To: TobagoJack who wrote (138684)1/27/2018 6:06:21 AM
From: elmatador  Respond to of 219650
 
This pig will end up in Brazil the same way the Chester chicken. There are a lot of people who think a big animal is fed with growth hormones. I asked one journalist who -the one who told the story about the Chester- what is the truth behind that?

He interviewed a scientist who told he was tired to answer that question about big animals grow because of growth hormones.

He said: do you know a chicken who roams free right?
That chicken eats low protein. Its diet lacks a lot of mineral and vitamins. It east what it can find around the house area.

And ti also grows susceptible to animals sicknesses plus sickness transmitted to it by humans etc.

That chicken will be a small bird. Take the eggs of that chicken and get the birds to a clean environment, vaccinated against the typical diseases and give them a balanced diet and it reaches adulthood very fast and grow bigger.

Now don't waste feeding and caring for that chicken and choose a bird with a better DNA. You have gigantic chicken. As the chicken is good to transform the protein it gets into animal protein.
(See my posting as China preferring our Soybeans than the American one because ours have higher % of protein)

Which brings as to the Cheste

Brazil's Mythical 'Super-Chicken': What, Exactly, Is a Chester?

Do they really migrate all the way to Brazil each year from the North Pole? Do they really gorge on hormone-laced feed? Do they even have heads?

So much mystery shrouds a poultry staple on Brazilian dinner tables that geneticists, science writers and cooks all find themselves grappling with the same vexing question: What is a Chester, anyway?

Some say the bird is an aberration created by crossing turkeys with ostriches. Others contend that they are fathered by three-foot-tall roosters. Some go as far as to ask whether they are grown on trees in a lab. Photos and video images of living Chesters are intriguingly scarce, encouraging fanciful speculation.

BRF, the food processing conglomerate that sells the Chester, offers some clues about the bird’s true origins. Perdigão, a company that BRF later absorbed in a merger, sent researchers to the United States in 1979 in search of a bird large and meaty enough to compete with the turkey at Christmastime. They brought home the breeding stock ancestors of the Chester.

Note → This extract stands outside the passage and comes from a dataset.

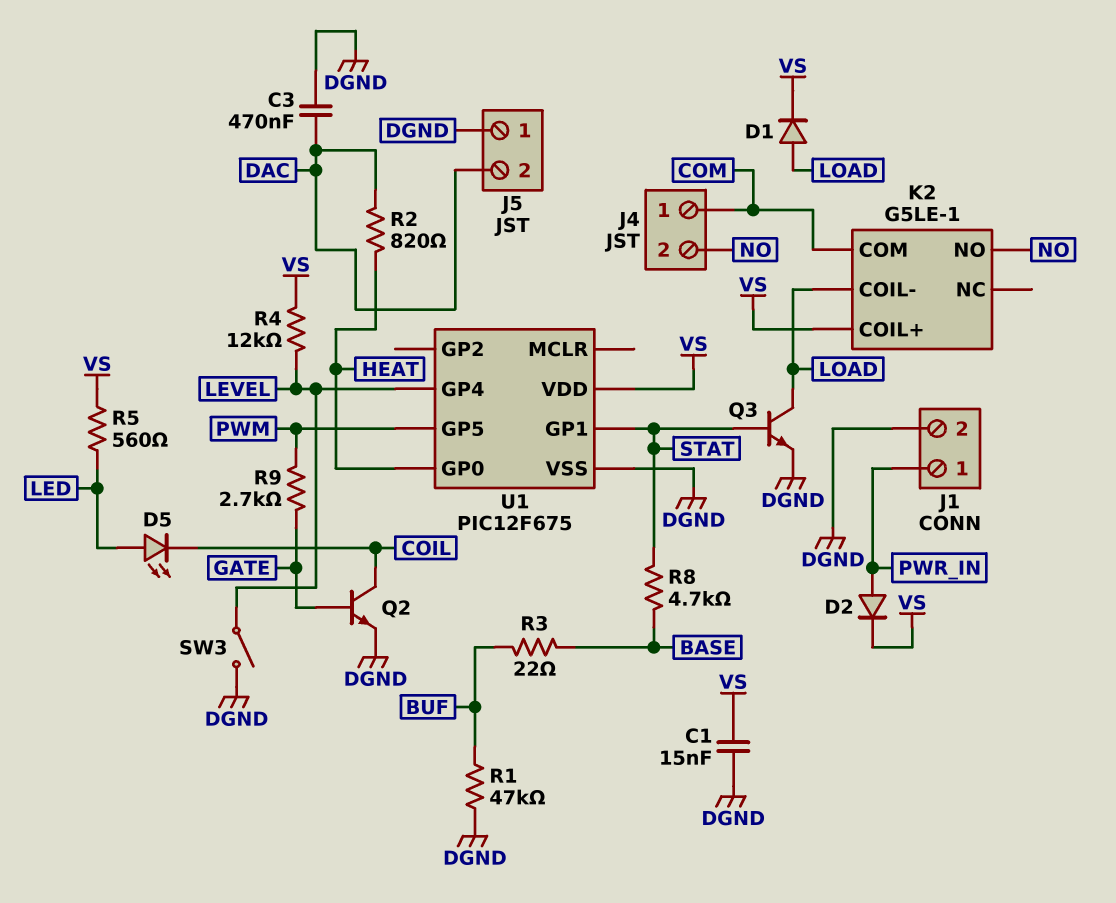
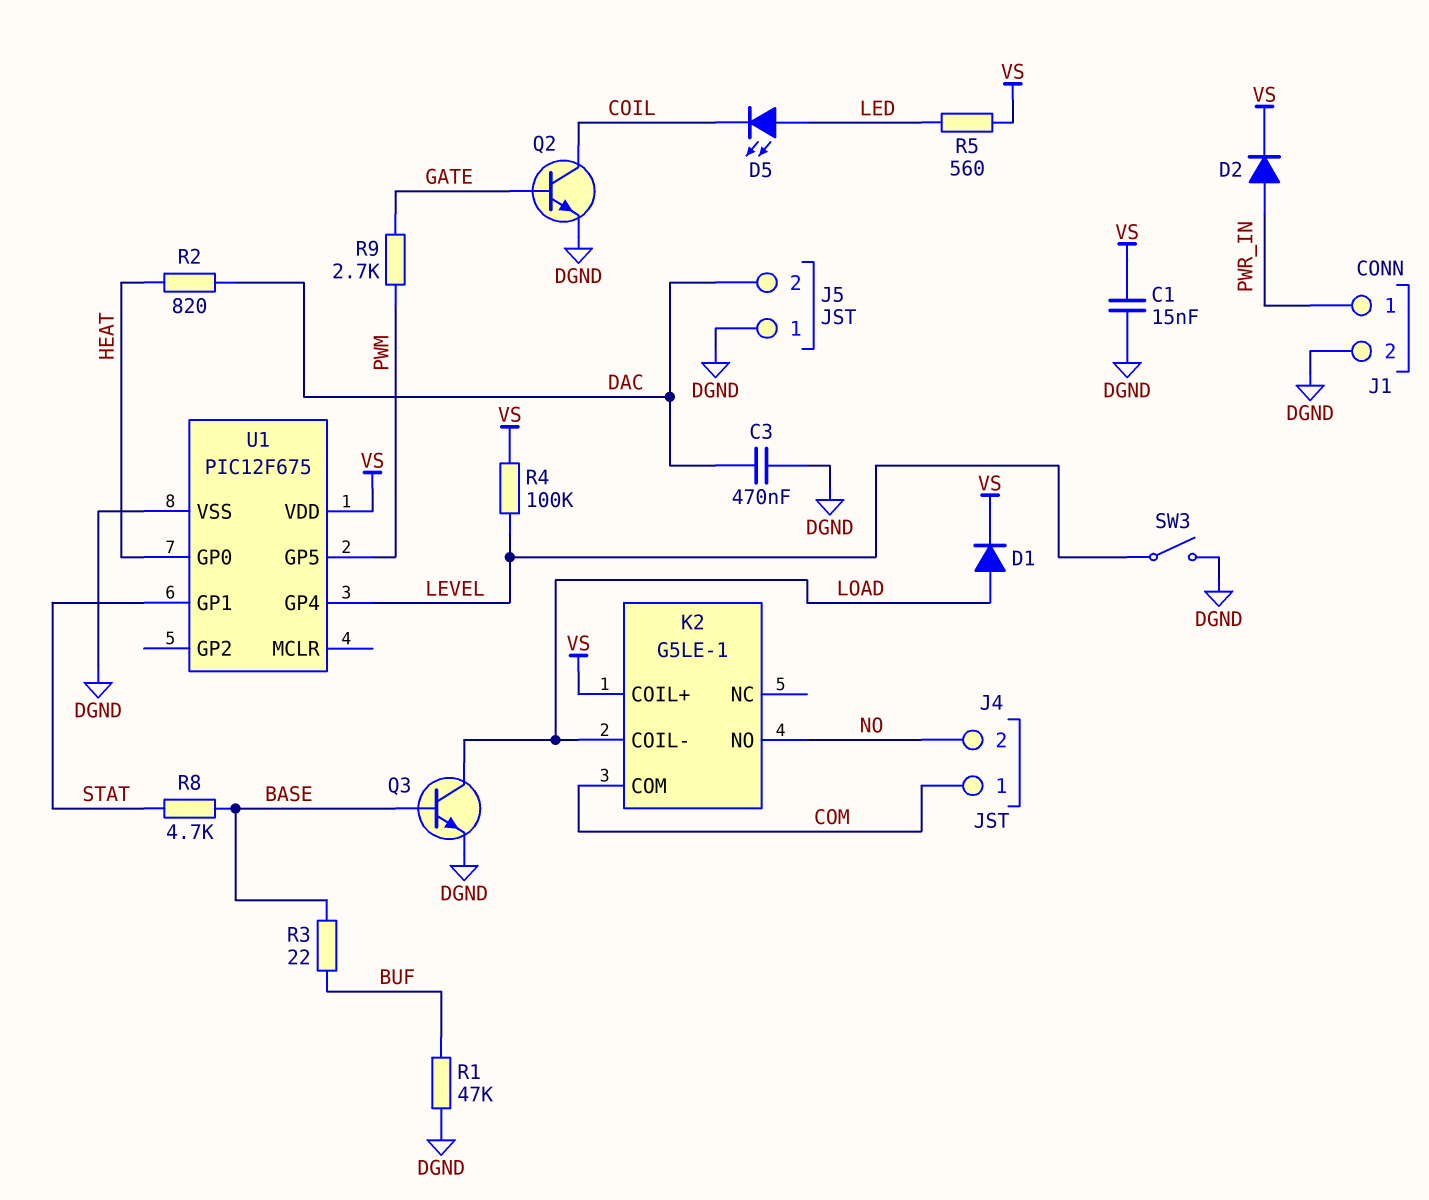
Q3: NPN (B STAT, C LOAD, E DGND) -> NPN (B BASE, C LOAD, E DGND)
R4: 12k (LEVEL, VS) -> 100k (LEVEL, VS)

Working at a secret location to prevent genetic mixing with other birds, the Perdigão team developed a “super-chicken” that was about 70 percent breast and thigh by weight, compared with 45 percent for typical chickens. They named it the Chester, a pseudo-Englishism meant to evoke the bird’s outsize physique.

BRF prefers to describe its proud creation in the same breath as mythical animals like “the majestic phoenix and the mysterious Bigfoot.”

“The Chester is just a chicken,” BRF says, “in the same way that Pelé is just a soccer player.”

Why are photos of live Chesters so rare? Roberto Tenório, a BRF spokesman, chalked that up to legal complications. But it also fits in with the air of mystery the company likes to maintain around the bird. Mr. Tenório did clarify one point: He said Chesters are not fed antibiotics or hormones to spur their growth.

Brazilians may be perplexed by the Chester’s origins, but not by what to do with it. Chesters are coveted around the holidays; popular recipes include serving the bird with Portuguese chestnuts or wrapping it in bacon. Sommeliers recommend pairing it with a chardonnay or a brut sparkling wine.

Bigger than most other chickens but not quite as large as a full-size turkey, the Chester has another crucial advantage: It fits into the small refrigerators and ovens that are common in Brazilian kitchens.